Earnings Report /

Attock Petroleum: 2QFY20 results: Potential inventory losses lead to earnings miss

    Intermarket Securities
    22 January 2020

    Attock Petroleum Ltd (APL) posted 2QFY20 NPAT of PKR355mn (EPS: PKR3.57), down 36%yoy / 71%qoq. The result was lower than our expected NPAT of PKR999mn (EPS: PKR10.04) mainly on account of lower gross profits. APL also announced its first interim dividend of PKR5.0/sh, lower than our expectations, owing to reduced profitability.

    2QFY20 result highlights:

    • Net sales of PKR57bn, down 1%yoy as APL’s petroleum volumes declined by 4%yoy, broadly in-line with the 2%yoy decline for the industry. While prices of retail fuels were higher by c.17% yoy, we highlight Furnace Oil (FO) prices were down by a sharp c.30% yoy.
    • Gross profits of PKR926mn only, down by 36%yoy, against our assumption of PKR1,793mn, possibly due to large inventory losses. The losses could have emanated from rising international petroleum prices during the quarter due to inventory mismatch (20 days on average) with retail price-fixing (for a month); inventory is partly replenished with imports at higher prices during the month. On the other hand, local retail prices remained stable (excluding sales tax) and hence we had not incorporated any inventory losses.
    • Operating expenses of PKR724mn, down 24%yoy as earlier expenses were elevated due to Fx losses.
    • Finance income of PKR601mn, up 63%yoy, likely due to late payment surcharges, but its impact was muted by higher finance cost, where APL makes late payments to its suppliers.
    • APL booked an effective tax rate of 31% and did not book the minimum turnover tax (0.75% of revenues). The balance sheet shows a deferred tax asset of PKR105mn (or PKR1.05/sh), where we understand the company is expecting normalized taxation going forward.
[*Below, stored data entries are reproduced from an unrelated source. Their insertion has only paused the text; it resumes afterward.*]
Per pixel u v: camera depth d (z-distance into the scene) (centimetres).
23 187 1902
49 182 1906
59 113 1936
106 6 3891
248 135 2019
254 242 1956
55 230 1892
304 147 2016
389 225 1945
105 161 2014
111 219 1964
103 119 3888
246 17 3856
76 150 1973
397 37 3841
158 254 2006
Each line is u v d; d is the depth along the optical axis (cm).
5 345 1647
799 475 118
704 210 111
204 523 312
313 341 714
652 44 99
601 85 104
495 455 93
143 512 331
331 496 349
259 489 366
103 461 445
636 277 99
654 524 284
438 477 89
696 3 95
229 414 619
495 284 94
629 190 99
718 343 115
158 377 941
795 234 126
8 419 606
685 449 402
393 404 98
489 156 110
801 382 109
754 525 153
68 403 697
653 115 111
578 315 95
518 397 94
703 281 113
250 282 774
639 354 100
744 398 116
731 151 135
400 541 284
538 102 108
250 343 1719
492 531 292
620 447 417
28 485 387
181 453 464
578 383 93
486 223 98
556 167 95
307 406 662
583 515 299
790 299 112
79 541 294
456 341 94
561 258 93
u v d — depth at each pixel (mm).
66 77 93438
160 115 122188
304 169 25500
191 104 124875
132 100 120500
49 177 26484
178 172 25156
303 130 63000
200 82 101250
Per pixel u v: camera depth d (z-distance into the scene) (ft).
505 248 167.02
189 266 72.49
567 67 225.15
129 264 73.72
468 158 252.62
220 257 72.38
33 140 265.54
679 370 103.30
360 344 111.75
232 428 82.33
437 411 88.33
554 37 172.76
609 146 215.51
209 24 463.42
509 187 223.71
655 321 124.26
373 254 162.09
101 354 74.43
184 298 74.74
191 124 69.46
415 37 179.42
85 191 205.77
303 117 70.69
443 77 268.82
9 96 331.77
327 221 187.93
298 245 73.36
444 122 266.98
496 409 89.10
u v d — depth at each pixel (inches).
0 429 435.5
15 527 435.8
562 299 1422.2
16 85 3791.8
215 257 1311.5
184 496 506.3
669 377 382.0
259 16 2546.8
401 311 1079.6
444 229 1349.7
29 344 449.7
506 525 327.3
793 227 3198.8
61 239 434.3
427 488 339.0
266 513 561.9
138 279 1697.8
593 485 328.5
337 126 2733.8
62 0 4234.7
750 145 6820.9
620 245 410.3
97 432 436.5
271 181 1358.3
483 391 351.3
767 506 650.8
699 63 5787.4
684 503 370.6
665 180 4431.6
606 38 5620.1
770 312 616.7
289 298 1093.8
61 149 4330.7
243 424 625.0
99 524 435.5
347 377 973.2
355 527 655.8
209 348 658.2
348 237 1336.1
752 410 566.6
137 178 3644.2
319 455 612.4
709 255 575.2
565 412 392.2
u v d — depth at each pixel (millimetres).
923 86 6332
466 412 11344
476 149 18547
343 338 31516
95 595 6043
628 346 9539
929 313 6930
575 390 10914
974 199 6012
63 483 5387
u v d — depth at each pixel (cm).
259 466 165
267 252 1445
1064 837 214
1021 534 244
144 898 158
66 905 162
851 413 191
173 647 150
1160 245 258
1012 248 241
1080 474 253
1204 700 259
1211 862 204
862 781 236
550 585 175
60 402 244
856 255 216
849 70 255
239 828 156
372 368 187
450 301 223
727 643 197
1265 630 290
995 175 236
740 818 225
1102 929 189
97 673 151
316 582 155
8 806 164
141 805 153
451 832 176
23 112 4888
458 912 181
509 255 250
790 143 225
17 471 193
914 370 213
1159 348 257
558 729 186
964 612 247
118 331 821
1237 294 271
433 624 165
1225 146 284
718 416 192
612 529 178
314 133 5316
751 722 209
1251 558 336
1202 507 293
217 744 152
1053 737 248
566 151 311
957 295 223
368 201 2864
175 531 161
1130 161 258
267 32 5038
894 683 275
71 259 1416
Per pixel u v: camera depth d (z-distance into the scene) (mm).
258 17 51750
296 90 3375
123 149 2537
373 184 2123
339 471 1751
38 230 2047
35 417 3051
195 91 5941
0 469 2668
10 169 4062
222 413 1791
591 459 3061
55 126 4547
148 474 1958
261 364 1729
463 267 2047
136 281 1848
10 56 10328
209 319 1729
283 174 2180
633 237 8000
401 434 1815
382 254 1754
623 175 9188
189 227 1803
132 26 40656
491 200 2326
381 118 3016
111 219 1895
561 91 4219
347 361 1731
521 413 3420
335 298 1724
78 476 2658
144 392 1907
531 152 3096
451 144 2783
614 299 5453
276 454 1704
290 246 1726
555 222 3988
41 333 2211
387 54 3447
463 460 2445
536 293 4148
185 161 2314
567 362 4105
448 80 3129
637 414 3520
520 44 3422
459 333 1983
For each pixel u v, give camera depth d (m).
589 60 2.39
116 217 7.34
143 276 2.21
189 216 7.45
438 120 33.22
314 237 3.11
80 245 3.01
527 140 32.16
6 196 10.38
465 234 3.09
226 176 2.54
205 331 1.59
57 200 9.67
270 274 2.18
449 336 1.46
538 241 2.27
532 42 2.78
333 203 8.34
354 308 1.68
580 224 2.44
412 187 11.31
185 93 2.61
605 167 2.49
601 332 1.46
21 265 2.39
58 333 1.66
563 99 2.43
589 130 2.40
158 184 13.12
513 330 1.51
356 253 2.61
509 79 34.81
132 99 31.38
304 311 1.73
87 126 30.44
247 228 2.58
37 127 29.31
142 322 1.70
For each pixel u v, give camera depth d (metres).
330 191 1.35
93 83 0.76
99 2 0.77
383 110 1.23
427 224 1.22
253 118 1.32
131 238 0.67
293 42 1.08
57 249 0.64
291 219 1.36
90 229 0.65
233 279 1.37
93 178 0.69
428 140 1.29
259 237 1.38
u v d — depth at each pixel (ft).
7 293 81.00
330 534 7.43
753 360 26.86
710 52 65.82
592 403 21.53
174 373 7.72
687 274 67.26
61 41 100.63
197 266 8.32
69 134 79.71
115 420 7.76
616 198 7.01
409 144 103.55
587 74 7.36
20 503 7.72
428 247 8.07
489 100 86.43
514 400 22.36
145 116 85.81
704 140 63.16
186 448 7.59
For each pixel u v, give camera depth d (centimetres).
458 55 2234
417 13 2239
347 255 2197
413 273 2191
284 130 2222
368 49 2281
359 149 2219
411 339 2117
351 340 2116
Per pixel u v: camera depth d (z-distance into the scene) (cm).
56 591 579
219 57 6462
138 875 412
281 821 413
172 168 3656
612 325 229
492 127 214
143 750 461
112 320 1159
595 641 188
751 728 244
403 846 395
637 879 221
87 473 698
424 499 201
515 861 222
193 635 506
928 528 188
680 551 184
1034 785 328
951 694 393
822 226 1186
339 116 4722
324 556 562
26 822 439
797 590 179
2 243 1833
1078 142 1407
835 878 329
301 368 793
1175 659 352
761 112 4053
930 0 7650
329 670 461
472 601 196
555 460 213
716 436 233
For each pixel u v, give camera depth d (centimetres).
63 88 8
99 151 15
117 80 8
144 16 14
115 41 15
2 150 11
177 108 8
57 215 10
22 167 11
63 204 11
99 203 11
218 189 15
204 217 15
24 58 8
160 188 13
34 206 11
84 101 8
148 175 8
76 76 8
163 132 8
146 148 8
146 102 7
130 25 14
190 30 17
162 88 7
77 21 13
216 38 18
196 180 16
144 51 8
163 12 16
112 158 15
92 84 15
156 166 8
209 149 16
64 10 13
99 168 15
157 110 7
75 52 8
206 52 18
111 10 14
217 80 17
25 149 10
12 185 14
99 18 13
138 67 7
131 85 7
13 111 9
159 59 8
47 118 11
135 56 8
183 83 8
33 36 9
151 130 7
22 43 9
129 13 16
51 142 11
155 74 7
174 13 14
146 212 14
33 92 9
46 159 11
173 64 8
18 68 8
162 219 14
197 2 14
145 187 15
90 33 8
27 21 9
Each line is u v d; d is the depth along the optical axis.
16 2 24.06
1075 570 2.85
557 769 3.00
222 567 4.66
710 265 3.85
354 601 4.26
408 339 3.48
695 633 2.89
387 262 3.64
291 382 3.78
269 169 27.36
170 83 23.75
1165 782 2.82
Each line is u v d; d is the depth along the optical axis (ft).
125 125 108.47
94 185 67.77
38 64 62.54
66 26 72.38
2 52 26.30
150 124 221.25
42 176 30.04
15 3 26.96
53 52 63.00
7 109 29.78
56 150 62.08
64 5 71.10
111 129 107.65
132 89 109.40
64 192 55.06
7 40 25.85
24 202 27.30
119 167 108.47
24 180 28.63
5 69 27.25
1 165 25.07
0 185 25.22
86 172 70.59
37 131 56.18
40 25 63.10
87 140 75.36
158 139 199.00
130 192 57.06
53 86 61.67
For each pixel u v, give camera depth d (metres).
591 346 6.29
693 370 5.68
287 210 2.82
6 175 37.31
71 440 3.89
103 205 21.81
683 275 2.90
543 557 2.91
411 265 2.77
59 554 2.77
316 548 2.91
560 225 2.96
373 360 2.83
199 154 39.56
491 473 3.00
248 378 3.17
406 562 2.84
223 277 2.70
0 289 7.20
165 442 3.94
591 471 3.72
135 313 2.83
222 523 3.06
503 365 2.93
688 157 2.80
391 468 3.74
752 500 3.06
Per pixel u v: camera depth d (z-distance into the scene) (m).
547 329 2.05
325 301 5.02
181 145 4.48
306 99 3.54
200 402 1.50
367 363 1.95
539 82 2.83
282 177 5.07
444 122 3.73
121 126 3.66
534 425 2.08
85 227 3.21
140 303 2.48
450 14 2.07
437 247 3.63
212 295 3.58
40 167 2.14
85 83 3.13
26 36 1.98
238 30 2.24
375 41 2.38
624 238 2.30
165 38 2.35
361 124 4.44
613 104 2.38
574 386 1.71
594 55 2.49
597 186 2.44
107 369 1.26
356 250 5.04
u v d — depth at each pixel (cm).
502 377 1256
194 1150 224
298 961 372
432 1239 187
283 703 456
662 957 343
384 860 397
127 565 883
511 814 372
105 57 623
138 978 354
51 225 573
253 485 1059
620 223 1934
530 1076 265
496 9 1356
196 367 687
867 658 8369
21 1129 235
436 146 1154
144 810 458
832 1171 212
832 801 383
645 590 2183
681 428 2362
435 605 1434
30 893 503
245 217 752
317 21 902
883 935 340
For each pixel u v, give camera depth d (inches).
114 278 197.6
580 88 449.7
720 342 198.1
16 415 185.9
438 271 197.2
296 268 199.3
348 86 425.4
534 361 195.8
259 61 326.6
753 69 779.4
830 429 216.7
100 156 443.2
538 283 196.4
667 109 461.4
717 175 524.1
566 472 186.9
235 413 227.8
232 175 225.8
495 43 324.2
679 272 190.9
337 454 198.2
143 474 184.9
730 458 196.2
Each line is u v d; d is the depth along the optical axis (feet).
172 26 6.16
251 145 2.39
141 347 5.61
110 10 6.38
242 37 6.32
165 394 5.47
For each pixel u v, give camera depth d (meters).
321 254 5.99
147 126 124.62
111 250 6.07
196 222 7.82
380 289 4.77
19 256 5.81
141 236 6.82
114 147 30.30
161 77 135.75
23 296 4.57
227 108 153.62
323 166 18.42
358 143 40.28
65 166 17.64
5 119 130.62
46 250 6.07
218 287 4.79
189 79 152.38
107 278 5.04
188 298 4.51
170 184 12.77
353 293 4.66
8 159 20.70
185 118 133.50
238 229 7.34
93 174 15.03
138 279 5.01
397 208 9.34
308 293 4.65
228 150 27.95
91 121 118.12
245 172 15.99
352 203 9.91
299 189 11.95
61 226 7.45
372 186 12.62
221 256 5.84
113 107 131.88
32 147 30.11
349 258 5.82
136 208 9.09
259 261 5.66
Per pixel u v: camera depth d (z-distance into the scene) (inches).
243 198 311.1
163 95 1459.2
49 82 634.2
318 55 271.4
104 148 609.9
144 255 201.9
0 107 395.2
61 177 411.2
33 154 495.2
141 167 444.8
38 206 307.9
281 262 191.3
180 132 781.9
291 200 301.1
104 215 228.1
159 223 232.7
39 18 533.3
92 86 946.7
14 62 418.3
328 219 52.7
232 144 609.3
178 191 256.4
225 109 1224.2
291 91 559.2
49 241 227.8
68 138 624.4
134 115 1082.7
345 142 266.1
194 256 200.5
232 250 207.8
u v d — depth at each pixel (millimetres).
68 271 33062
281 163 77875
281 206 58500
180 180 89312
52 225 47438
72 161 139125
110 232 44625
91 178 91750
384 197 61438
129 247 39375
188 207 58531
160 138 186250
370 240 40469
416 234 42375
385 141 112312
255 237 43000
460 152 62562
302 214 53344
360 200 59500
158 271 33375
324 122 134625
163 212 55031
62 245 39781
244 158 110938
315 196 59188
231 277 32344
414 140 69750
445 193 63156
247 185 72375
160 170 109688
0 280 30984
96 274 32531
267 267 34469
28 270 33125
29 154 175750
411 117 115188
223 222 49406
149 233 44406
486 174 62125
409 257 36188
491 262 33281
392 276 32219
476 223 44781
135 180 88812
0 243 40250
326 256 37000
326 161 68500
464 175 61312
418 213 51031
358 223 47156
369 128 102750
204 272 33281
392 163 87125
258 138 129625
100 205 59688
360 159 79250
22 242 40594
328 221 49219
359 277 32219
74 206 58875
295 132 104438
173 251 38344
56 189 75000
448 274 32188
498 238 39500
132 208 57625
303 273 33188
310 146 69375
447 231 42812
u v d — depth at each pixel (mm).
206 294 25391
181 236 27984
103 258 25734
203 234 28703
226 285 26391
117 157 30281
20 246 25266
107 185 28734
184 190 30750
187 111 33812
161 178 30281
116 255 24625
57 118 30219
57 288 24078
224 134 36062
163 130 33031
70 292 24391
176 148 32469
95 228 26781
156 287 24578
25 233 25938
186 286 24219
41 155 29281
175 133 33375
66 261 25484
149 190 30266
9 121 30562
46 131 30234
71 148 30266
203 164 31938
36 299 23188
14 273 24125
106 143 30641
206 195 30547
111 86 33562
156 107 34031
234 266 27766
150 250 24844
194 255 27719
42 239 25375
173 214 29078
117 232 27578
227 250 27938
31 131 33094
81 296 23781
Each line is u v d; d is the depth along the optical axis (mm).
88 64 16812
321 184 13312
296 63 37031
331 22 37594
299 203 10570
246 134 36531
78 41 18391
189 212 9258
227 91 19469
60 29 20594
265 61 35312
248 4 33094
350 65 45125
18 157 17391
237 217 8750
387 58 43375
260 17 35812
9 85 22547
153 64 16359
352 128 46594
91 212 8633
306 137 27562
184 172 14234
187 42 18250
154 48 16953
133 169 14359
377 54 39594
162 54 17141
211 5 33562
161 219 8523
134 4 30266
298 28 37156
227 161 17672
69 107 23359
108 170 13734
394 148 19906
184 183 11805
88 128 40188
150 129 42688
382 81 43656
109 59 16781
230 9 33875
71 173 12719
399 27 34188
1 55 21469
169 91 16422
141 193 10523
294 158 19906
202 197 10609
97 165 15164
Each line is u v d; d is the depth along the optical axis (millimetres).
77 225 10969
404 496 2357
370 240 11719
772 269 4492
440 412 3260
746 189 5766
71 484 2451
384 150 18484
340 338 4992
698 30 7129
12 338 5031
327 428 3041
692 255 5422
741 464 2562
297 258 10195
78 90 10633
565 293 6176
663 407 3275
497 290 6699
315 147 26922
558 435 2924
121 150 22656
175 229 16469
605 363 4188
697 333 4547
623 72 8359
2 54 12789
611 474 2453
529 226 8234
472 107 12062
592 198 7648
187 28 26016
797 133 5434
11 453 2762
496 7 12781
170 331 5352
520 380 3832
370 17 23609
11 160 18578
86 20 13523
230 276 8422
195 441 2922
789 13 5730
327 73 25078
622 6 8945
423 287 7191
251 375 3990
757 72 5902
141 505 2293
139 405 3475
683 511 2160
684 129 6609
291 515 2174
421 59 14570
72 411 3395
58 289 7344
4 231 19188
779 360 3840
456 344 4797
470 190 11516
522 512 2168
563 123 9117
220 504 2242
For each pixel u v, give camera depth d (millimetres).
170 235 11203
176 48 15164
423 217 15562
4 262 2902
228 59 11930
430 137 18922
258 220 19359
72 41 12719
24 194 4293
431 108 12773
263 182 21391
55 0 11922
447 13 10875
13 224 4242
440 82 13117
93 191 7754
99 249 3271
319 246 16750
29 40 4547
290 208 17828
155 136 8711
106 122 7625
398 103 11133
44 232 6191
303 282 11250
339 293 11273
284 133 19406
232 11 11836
    Despite a poor result, APL’s investment theme remains intact in our view as its capex plans (more storages and sites) should help in increasing its market share, especially when balance sheet strength of other OMCs have weakened significantly. We also highlight that when APL posted poor results in the recent past (below expected EPS of PKR2.86 and PKR5.58 during 2QFY19 and 3QFY20 results) due to inventory losses (a risk for OMC business), there has been only a knee jerk reaction in the share price (down 5% on that day but subsequently flattish). Our Jun’20 TP of PKR440/sh implies an upside of 17% for APL.